== Texto proporcionado

La virtud del presidente Danilo Medina es su conocimiento profundo del Estado y sus bemoles, de un gobierno y sus sonetos.
Poco asesores necesita el mandatario para hacer lo que nunca se ha hecho. Lo suyo no es de conocimiento sino de apoyo, de timing, del momentum para intentar desmontar un entramado de trapisondas y corrupción que lleva un poco mas de cinco siglos, y que ha creado desde entonces unas colindancias familiares y amistosas difíciles de enfrentar sin el apoyo popular y militante.
Ahí están las medidas. Algunas de difícil aplicación.
Pero por algo había que comenzar.
Esas medidas de austeridad y de lucha contra la corrupción afectan la generación de riquezas, mal habidas pero sumamente útiles a la hora de ejercer la política, convertida ya en una vulgar práctica empresarial.
Ese es uno de sus grandes costos, sacrificios. ¿Estará el Presidente y su equipo dispuesto a pisarse la manguera entre bomberos?
Esa es la incógnita y la oportunidad.

====

### Lista de actividades
(A) Reproduce del texto sobre el presidente Danilo Medina todo lo que va desde "Pero por algo" hasta "vulgar práctica empresarial.".
(B) Según el texto sobre el presidente Danilo Medina, lo suyo no es de conocimiento. Enumera aquello de lo que sí es.

== Datos para analizar

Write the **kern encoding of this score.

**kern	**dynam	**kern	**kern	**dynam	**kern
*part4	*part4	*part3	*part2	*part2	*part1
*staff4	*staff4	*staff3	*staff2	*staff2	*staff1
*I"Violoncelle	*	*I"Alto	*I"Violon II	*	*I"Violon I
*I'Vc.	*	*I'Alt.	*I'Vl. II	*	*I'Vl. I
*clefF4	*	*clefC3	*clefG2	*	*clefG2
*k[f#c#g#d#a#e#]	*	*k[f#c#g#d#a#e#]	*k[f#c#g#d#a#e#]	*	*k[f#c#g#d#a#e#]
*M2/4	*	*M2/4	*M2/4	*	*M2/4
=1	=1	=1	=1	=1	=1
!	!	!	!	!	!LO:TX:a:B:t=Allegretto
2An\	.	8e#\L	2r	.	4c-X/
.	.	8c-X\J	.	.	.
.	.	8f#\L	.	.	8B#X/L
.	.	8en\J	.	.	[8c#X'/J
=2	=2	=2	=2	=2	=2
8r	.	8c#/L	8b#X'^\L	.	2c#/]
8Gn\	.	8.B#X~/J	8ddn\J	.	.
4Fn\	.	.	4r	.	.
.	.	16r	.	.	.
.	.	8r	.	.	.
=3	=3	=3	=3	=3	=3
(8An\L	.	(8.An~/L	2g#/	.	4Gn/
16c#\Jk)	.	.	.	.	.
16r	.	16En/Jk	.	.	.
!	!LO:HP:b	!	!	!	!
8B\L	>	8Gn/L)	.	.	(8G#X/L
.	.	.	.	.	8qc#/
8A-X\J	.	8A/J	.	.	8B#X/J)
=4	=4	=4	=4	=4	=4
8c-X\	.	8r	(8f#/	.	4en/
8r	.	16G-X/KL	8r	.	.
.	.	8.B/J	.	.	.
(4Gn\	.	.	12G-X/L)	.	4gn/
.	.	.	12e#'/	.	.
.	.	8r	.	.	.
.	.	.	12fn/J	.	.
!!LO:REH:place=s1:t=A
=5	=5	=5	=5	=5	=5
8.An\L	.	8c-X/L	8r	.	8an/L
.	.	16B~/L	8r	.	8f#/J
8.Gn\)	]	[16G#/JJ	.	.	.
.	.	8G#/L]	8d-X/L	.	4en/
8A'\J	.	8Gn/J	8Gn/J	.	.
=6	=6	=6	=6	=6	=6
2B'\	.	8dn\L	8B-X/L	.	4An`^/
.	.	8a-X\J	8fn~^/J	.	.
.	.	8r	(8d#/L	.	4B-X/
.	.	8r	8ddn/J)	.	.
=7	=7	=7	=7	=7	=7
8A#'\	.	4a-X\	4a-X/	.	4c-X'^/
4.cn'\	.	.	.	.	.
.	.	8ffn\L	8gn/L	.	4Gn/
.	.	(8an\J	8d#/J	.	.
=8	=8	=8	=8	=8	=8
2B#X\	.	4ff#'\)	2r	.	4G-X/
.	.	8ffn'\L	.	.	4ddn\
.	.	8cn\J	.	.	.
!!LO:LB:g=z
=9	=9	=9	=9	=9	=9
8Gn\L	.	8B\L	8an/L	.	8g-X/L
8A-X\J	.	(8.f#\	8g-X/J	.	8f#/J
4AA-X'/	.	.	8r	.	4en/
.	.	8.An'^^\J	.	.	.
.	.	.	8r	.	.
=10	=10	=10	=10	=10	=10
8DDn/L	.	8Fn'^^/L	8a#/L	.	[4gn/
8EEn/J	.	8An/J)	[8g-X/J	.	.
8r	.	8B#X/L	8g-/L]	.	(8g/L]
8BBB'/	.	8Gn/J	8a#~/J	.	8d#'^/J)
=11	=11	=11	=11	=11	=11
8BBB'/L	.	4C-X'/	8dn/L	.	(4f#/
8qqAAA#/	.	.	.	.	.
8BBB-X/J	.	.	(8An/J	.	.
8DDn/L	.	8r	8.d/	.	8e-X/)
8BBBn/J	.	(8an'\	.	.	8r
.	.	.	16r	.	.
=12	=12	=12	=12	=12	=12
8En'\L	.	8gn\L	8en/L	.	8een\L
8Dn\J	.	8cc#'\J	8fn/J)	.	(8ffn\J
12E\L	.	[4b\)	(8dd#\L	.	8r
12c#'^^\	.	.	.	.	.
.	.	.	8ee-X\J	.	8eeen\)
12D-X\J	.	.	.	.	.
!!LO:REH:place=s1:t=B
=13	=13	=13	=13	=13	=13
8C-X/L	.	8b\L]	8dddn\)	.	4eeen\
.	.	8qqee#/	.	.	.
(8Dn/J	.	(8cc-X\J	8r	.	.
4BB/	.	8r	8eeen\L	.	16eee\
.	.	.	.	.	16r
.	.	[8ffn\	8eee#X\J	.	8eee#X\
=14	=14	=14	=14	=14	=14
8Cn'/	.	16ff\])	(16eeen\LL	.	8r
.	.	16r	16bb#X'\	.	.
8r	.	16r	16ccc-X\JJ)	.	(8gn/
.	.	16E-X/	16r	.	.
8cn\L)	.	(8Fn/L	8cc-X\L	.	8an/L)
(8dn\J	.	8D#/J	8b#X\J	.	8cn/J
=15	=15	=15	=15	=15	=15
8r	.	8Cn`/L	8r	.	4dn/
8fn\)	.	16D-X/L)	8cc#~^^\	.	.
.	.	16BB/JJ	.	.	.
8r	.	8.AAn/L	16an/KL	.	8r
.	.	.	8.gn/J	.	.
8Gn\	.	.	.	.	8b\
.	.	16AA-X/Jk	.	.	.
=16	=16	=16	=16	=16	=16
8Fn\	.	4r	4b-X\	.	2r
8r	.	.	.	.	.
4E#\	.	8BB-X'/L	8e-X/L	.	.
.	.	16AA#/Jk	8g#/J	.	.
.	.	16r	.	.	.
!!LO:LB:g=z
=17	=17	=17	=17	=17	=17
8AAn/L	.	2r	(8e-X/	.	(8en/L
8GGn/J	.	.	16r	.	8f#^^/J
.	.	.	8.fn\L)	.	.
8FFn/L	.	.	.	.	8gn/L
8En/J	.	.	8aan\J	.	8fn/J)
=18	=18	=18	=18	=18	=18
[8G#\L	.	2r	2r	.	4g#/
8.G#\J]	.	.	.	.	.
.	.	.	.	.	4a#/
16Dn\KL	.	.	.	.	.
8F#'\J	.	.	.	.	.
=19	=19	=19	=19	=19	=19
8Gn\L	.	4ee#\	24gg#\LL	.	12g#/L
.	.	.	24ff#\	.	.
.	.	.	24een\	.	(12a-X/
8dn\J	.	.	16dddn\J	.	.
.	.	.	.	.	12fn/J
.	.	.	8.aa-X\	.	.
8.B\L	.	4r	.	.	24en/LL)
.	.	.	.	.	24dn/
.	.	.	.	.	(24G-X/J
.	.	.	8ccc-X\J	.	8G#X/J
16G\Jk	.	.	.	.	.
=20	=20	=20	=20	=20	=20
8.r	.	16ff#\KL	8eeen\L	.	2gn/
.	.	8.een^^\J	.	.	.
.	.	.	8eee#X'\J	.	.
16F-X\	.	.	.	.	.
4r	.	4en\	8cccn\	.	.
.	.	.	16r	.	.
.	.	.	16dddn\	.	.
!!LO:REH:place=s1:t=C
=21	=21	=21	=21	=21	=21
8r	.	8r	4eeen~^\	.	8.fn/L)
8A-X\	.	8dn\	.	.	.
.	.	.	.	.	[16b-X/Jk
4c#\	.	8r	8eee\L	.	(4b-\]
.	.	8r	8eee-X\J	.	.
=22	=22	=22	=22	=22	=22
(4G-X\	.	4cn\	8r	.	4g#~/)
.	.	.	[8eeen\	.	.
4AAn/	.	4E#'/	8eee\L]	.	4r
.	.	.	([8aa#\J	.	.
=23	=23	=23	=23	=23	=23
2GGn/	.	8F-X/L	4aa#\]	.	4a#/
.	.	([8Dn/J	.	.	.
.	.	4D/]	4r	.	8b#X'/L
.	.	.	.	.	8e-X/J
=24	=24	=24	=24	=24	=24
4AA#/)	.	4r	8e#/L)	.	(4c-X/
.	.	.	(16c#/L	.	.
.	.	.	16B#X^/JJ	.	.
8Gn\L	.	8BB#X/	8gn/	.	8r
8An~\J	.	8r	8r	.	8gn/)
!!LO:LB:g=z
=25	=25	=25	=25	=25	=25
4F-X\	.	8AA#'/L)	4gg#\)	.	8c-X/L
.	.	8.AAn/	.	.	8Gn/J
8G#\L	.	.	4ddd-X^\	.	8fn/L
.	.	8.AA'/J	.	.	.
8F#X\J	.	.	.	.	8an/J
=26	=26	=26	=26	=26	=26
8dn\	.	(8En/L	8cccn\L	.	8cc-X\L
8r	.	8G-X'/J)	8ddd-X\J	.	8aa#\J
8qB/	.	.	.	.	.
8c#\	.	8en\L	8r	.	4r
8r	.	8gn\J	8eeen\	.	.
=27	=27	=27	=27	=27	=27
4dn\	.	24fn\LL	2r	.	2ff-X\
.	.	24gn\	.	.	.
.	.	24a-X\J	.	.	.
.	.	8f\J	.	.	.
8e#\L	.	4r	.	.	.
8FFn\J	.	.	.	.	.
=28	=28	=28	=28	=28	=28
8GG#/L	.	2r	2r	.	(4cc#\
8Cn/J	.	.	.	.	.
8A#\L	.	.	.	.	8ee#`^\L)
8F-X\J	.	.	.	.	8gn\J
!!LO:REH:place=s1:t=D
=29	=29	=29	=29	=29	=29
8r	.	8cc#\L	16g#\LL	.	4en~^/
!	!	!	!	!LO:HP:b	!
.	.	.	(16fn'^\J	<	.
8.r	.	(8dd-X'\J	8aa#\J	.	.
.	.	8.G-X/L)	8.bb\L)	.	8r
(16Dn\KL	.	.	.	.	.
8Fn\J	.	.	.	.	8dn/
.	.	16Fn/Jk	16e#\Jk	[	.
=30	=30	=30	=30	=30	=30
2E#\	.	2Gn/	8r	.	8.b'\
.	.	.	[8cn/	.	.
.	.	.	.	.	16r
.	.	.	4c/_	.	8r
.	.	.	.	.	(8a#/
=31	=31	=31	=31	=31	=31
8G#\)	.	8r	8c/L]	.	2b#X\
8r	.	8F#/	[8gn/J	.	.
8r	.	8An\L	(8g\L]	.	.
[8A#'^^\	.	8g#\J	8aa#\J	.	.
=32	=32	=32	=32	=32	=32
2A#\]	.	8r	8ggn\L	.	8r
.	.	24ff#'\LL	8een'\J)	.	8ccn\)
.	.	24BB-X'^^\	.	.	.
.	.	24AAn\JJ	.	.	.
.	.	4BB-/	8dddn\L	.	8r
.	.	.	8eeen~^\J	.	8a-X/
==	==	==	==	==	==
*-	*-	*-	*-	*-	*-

====

### Resultados
(A)
Pero por algo había que comenzar.
Esas medidas de austeridad y de lucha contra la corrupción afectan la generación de riquezas, mal habidas pero sumamente útiles a la hora de ejercer la política, convertida ya en una vulgar práctica empresarial.

(B)
- apoyo
- timing
- momentum